• [What you will do] All entries should be copied exactly; the pictures stay out.

• [Data provided]

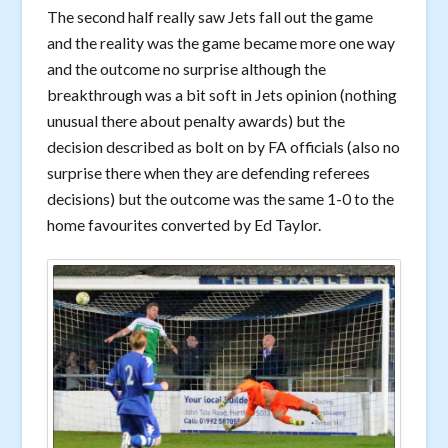
The second half really saw Jets fall out the game
and the reality was the game became more one way
and the outcome no surprise although the
breakthrough was a bit soft in Jets opinion (nothing
unusual there about penalty awards) but the
decision described as bolt on by FA officials (also no
surprise there when they are defending referees
decisions) but the outcome was the same 1-0 to the
home favourites converted by Ed Taylor.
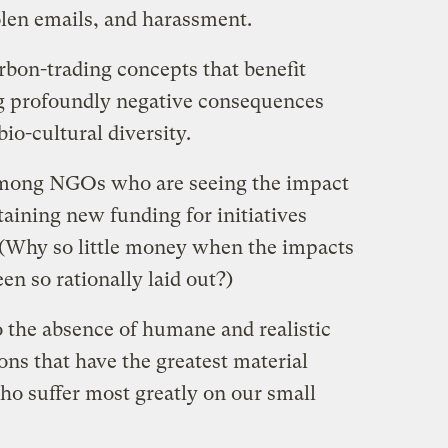
tolen emails, and harassment.
rbon-trading concepts that benefit
ng profoundly negative consequences
io-cultural diversity.
 among NGOs who are seeing the impact
btaining new funding for initiatives
 (Why so little money when the impacts
een so rationally laid out?)
o the absence of humane and realistic
ns that have the greatest material
who suffer most greatly on our small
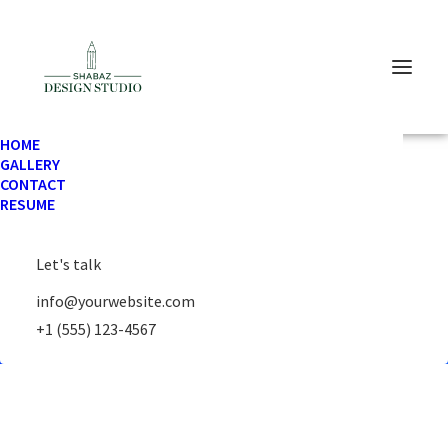
HOME
GALLERY
CONTACT
RESUME
Your cart is currently empty.
Let's talk
Return to shop
info@yourwebsite.com
+1 (555) 123-4567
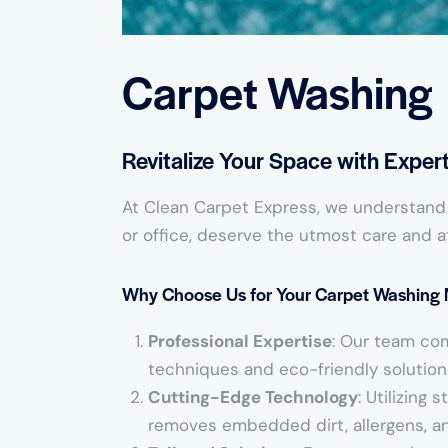
Carpet Washing
Revitalize Your Space with Expe
At Clean Carpet Express, we understand t
or office, deserve the utmost care and a
Why Choose Us for Your Carpet Washing
Professional Expertise
: Our team co
techniques and eco-friendly solutions 
Cutting-Edge Technology
: Utilizing
removes embedded dirt, allergens, and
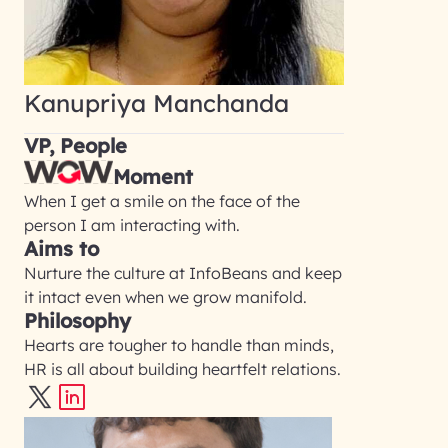
Kanupriya Manchanda
VP, People
Moment
When I get a smile on the face of the
person I am interacting with.
Aims to
Nurture the culture at InfoBeans and keep
it intact even when we grow manifold.
Philosophy
Hearts are tougher to handle than minds,
HR is all about building heartfelt relations.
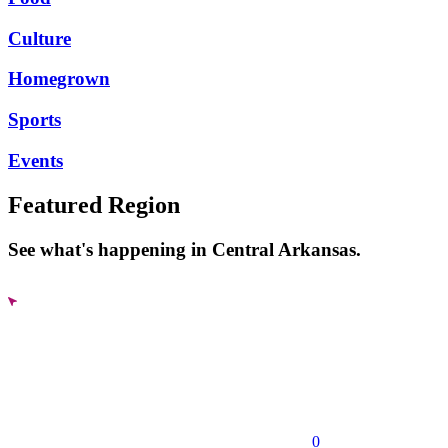
Culture
Homegrown
Sports
Events
Featured Region
See what's happening in Central Arkansas.
0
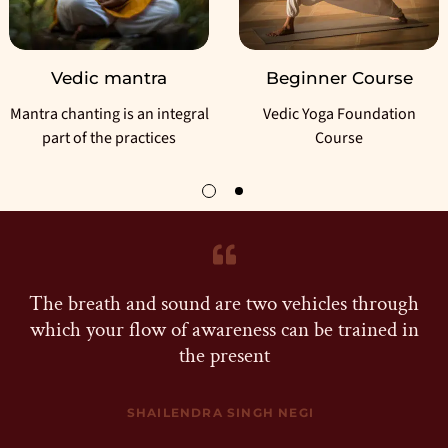
Vedic mantra
Beginner Course
ntra chanting is an integral
Vedic Yoga Foundation
part of the practices
Course
The breath and sound are two vehicles through
which your flow of awareness can be trained in
the present
SHAILENDRA SINGH NEGI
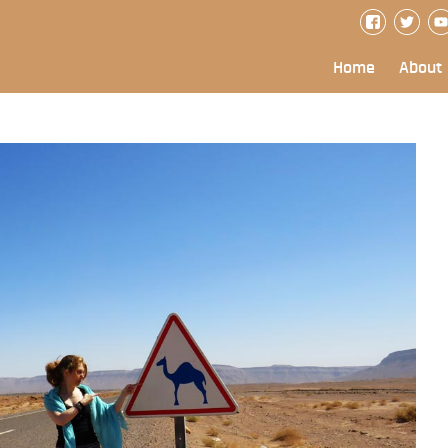
Home
About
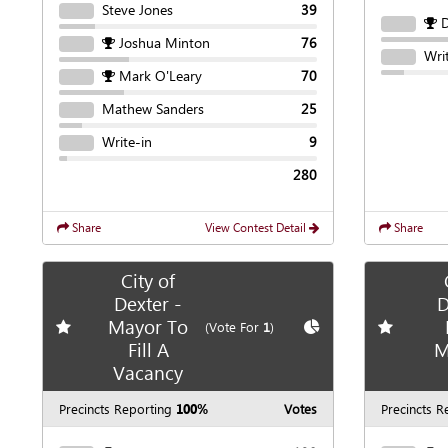
Steve Jones
39
Joshua Minton
76
Wri
Mark O'Leary
70
Mathew Sanders
25
Write-in
9
280
Share
View Contest Detail
Share
City of
Dexter -
D
Mayor To
Add
favorite race
Show
Chart
Add
favori
(Vote For
1
)
Fill A
M
Vacancy
Precincts Reporting
100%
Votes
Precincts R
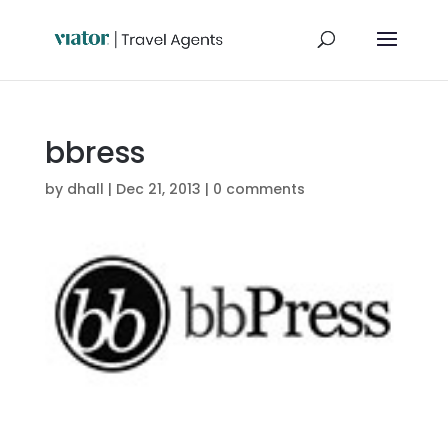
bbress
by
dhall
|
Dec 21, 2013
|
0 comments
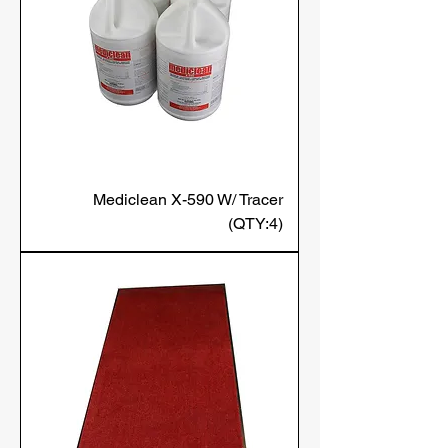
Mediclean X-590 W/ Tracer
(QTY:4)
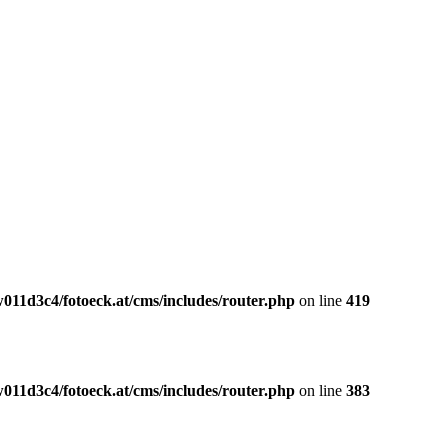
011d3c4/fotoeck.at/cms/includes/router.php
on line
419
011d3c4/fotoeck.at/cms/includes/router.php
on line
383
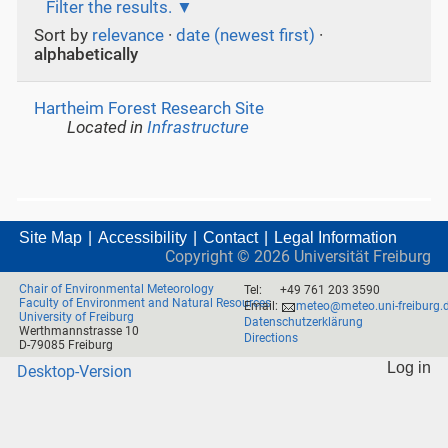
Filter the results.
Sort by
relevance
·
date (newest first)
·
alphabetically
Hartheim Forest Research Site
Located in
Infrastructure
Site Map
Accessibility
Contact
Legal Information
Copyright ©
2026
Universität Freiburg
Chair of Environmental Meteorology
Tel:
+49 761 203 3590
Faculty of Environment and Natural Resources
Email:
meteo@meteo.uni-freiburg.
University of Freiburg
Datenschutzerklärung
Werthmannstrasse 10
Directions
D-79085 Freiburg
Log in
Desktop-Version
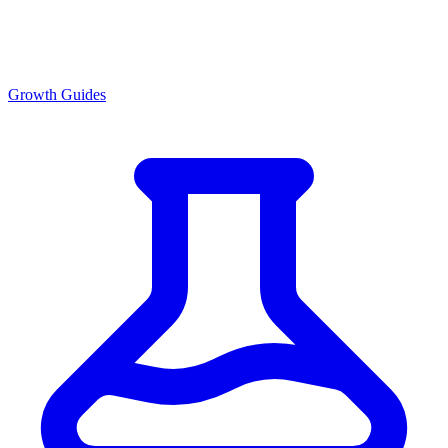
Growth Guides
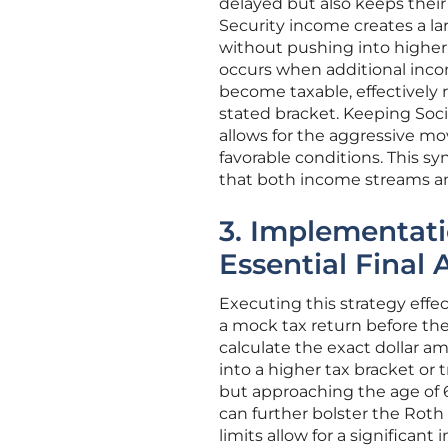
delayed but also keeps their
Security income creates a la
without pushing into higher 
occurs when additional incom
become taxable, effectively 
stated bracket. Keeping Soci
allows for the aggressive 
favorable conditions. This s
that both income streams and
3. Implementati
Essential Final 
Executing this strategy effec
a mock tax return before the e
calculate the exact dollar a
into a higher tax bracket or
but approaching the age of 6
can further bolster the Rot
limits allow for a significant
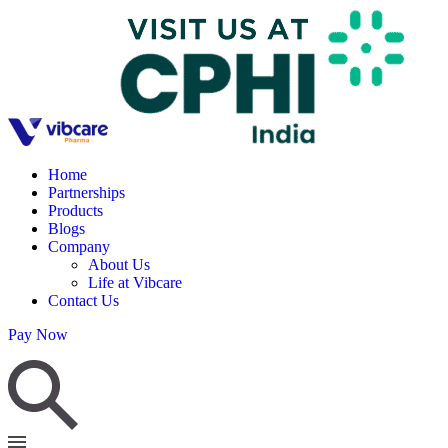
Home
Partnerships
Products
Blogs
Company
About Us
Life at Vibcare
Contact Us
Pay Now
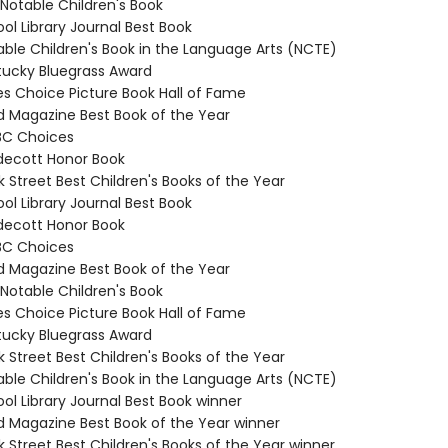
 Notable Children's Book
ol Library Journal Best Book
able Children's Book in the Language Arts (NCTE)
tucky Bluegrass Award
es Choice Picture Book Hall of Fame
ld Magazine Best Book of the Year
BC Choices
decott Honor Book
 Street Best Children's Books of the Year
ol Library Journal Best Book
decott Honor Book
BC Choices
ld Magazine Best Book of the Year
 Notable Children's Book
es Choice Picture Book Hall of Fame
tucky Bluegrass Award
 Street Best Children's Books of the Year
able Children's Book in the Language Arts (NCTE)
ol Library Journal Best Book winner
ld Magazine Best Book of the Year winner
 Street Best Children's Books of the Year winner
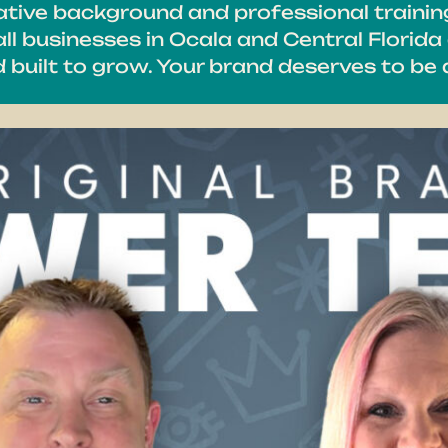
eative background and professional trainin
l businesses in Ocala and Central Florida 
nd built to grow. Your brand deserves to b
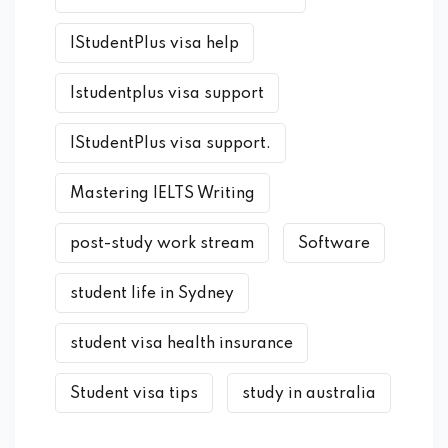
IStudentPlus visa help
Istudentplus visa support
IStudentPlus visa support.
Mastering IELTS Writing
post-study work stream
Software
student life in Sydney
student visa health insurance
Student visa tips
study in australia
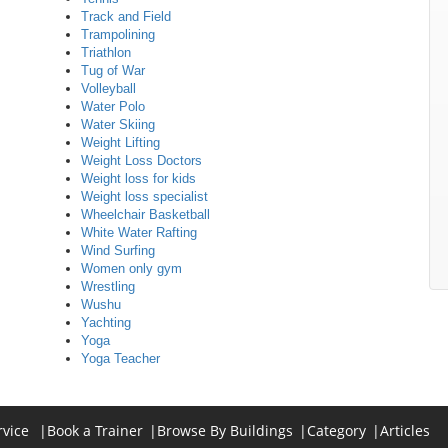
Track and Field
Trampolining
Triathlon
Tug of War
Volleyball
Water Polo
Water Skiing
Weight Lifting
Weight Loss Doctors
Weight loss for kids
Weight loss specialist
Wheelchair Basketball
White Water Rafting
Wind Surfing
Women only gym
Wrestling
Wushu
Yachting
Yoga
Yoga Teacher
rvice
|
Book a Trainer
|
Browse By Buildings
|
Category
|
Articles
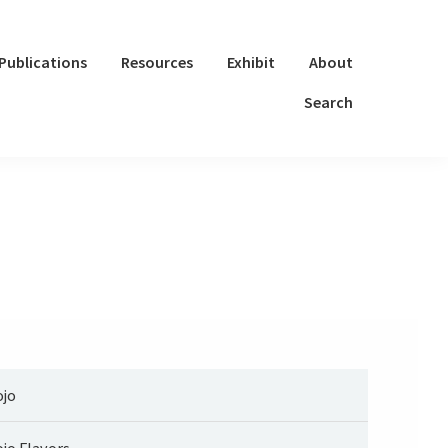
Publications
Resources
Exhibit
About
Search
jo
jo Flavors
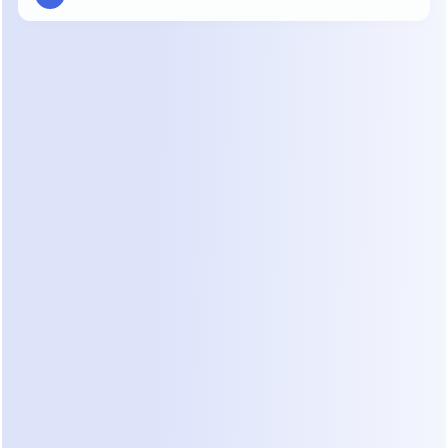
03
AUTOPILOT
It keeps every deal 
moving, 
24/7
Dealism responds instantly, understands where 
each customer is in the sales journey, and takes 
the next best action. Leads keep moving forward 
— even after you log off.
04
HUMAN IN THE LOOP
You 
stay in control
 when 
human judgment matters
Dealism monitors every conversation, 
follows your handoff rules, and brings in 
a human with the full context intact. 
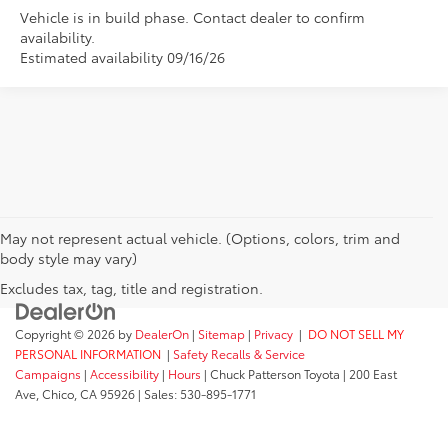
Vehicle is in build phase. Contact dealer to confirm
availability.
Estimated availability 09/16/26
May not represent actual vehicle. (Options, colors, trim and
body style may vary)
Excludes tax, tag, title and registration.
Copyright © 2026
by
DealerOn
|
Sitemap
|
Privacy
|
DO NOT SELL MY
PERSONAL INFORMATION
|
Safety Recalls & Service
Campaigns
|
Accessibility
|
Hours
| Chuck Patterson Toyota
|
200 East
Ave,
Chico,
CA
95926
| Sales:
530-895-1771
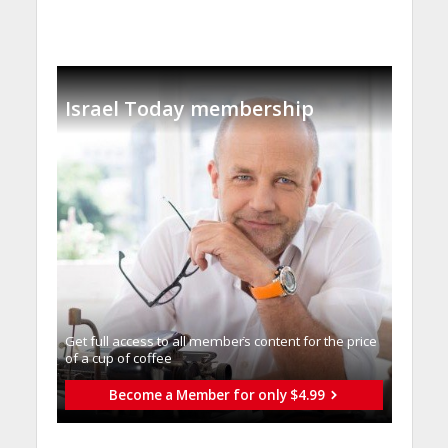
Israel Today membership
Get full access to all memberֿs content for the price
of a cup of coffee
Become a Member for only $4.99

• [Solution to the problem]
The second half really saw Jets fall out the game
and the reality was the game became more one way
and the outcome no surprise although the
breakthrough was a bit soft in Jets opinion (nothing
unusual there about penalty awards) but the
decision described as bolt on by FA officials (also no
surprise there when they are defending referees
decisions) but the outcome was the same 1-0 to the
home favourites converted by Ed Taylor.
tolen emails, and harassment.
rbon-trading concepts that benefit
ng profoundly negative consequences
io-cultural diversity.
 among NGOs who are seeing the impact
btaining new funding for initiatives
 (Why so little money when the impacts
een so rationally laid out?)
o the absence of humane and realistic
ns that have the greatest material
who suffer most greatly on our small
HOME
GALLERY
CONTACT
RESUME
Your cart is currently empty.
Let's talk
Return to shop
info@yourwebsite.com
+1 (555) 123-4567
Carpet Washing
Revitalize Your Space with Expe
At Clean Carpet Express, we understand t
or office, deserve the utmost care and a
Why Choose Us for Your Carpet Washing
Professional Expertise
: Our team co
techniques and eco-friendly solutions 
Cutting-Edge Technology
: Utilizing
removes embedded dirt, allergens, and
Kanupriya Manchanda
VP, People
Moment
When I get a smile on the face of the
person I am interacting with.
Aims to
Nurture the culture at InfoBeans and keep
it intact even when we grow manifold.
Philosophy
Hearts are tougher to handle than minds,
HR is all about building heartfelt relations.
Culture
Homegrown
Sports
Events
Featured Region
See what's happening in Central Arkansas.
0
Vedic mantra
Beginner Course
ntra chanting is an integral
Vedic Yoga Foundation
part of the practices
Course
The breath and sound are two vehicles through
which your flow of awareness can be trained in
the present
SHAILENDRA SINGH NEGI
Home
About
Steve Jones
39
Joshua Minton
76
Wri
Mark O'Leary
70
Mathew Sanders
25
Write-in
9
280
Share
View Contest Detail
Share
City of
Dexter -
D
Mayor To
Add
favorite race
Show
Chart
Add
favori
(Vote For
1
)
Fill A
M
Vacancy
Precincts Reporting
100%
Votes
Precincts R
bbress
by
dhall
|
Dec 21, 2013
|
0 comments
Mediclean X-590 W/ Tracer
(QTY:4)
011d3c4/fotoeck.at/cms/includes/router.php
on line
419
011d3c4/fotoeck.at/cms/includes/router.php
on line
383
Filter the results.
Sort by
relevance
·
date (newest first)
·
alphabetically
Hartheim Forest Research Site
Located in
Infrastructure
Site Map
Accessibility
Contact
Legal Information
Copyright ©
2026
Universität Freiburg
Chair of Environmental Meteorology
Tel:
+49 761 203 3590
Faculty of Environment and Natural Resources
Email:
meteo@meteo.uni-freiburg.
University of Freiburg
Datenschutzerklärung
Werthmannstrasse 10
Directions
D-79085 Freiburg
Log in
Desktop-Version
Growth Guides
delayed but also keeps their
Security income creates a la
without pushing into higher 
occurs when additional incom
become taxable, effectively 
stated bracket. Keeping Soci
allows for the aggressive 
favorable conditions. This s
that both income streams and
3. Implementati
Essential Final 
Executing this strategy effec
a mock tax return before the e
calculate the exact dollar a
into a higher tax bracket or
but approaching the age of 6
can further bolster the Rot
limits allow for a significant
Home
Partnerships
Products
Blogs
Company
About Us
Life at Vibcare
Contact Us
Pay Now
 Notable Children's Book
ol Library Journal Best Book
able Children's Book in the Language Arts (NCTE)
tucky Bluegrass Award
es Choice Picture Book Hall of Fame
ld Magazine Best Book of the Year
BC Choices
decott Honor Book
 Street Best Children's Books of the Year
ol Library Journal Best Book
decott Honor Book
BC Choices
ld Magazine Best Book of the Year
 Notable Children's Book
es Choice Picture Book Hall of Fame
tucky Bluegrass Award
 Street Best Children's Books of the Year
able Children's Book in the Language Arts (NCTE)
ol Library Journal Best Book winner
ld Magazine Best Book of the Year winner
 Street Best Children's Books of the Year winner
eative background and professional trainin
l businesses in Ocala and Central Florida 
nd built to grow. Your brand deserves to b
IStudentPlus visa help
Istudentplus visa support
IStudentPlus visa support.
Mastering IELTS Writing
post-study work stream
Software
student life in Sydney
student visa health insurance
Student visa tips
study in australia
Track and Field
Trampolining
Triathlon
Tug of War
Volleyball
Water Polo
Water Skiing
Weight Lifting
Weight Loss Doctors
Weight loss for kids
Weight loss specialist
Wheelchair Basketball
White Water Rafting
Wind Surfing
Women only gym
Wrestling
Wushu
Yachting
Yoga
Yoga Teacher
rvice
|
Book a Trainer
|
Browse By Buildings
|
Category
|
Articles
Publications
Resources
Exhibit
About
Search
jo
jo Flavors
03
AUTOPILOT
It keeps every deal 
moving, 
24/7
Dealism responds instantly, understands where 
each customer is in the sales journey, and takes 
the next best action. Leads keep moving forward 
— even after you log off.
04
HUMAN IN THE LOOP
You 
stay in control
 when 
human judgment matters
Dealism monitors every conversation, 
follows your handoff rules, and brings in 
a human with the full context intact. 
Vehicle is in build phase. Contact dealer to confirm
availability.
Estimated availability 09/16/26
May not represent actual vehicle. (Options, colors, trim and
body style may vary)
Excludes tax, tag, title and registration.
Copyright © 2026
by
DealerOn
|
Sitemap
|
Privacy
|
DO NOT SELL MY
PERSONAL INFORMATION
|
Safety Recalls & Service
Campaigns
|
Accessibility
|
Hours
| Chuck Patterson Toyota
|
200 East
Ave,
Chico,
CA
95926
| Sales:
530-895-1771
Israel Today membership
Get full access to all memberֿs content for the price
of a cup of coffee
Become a Member for only $4.99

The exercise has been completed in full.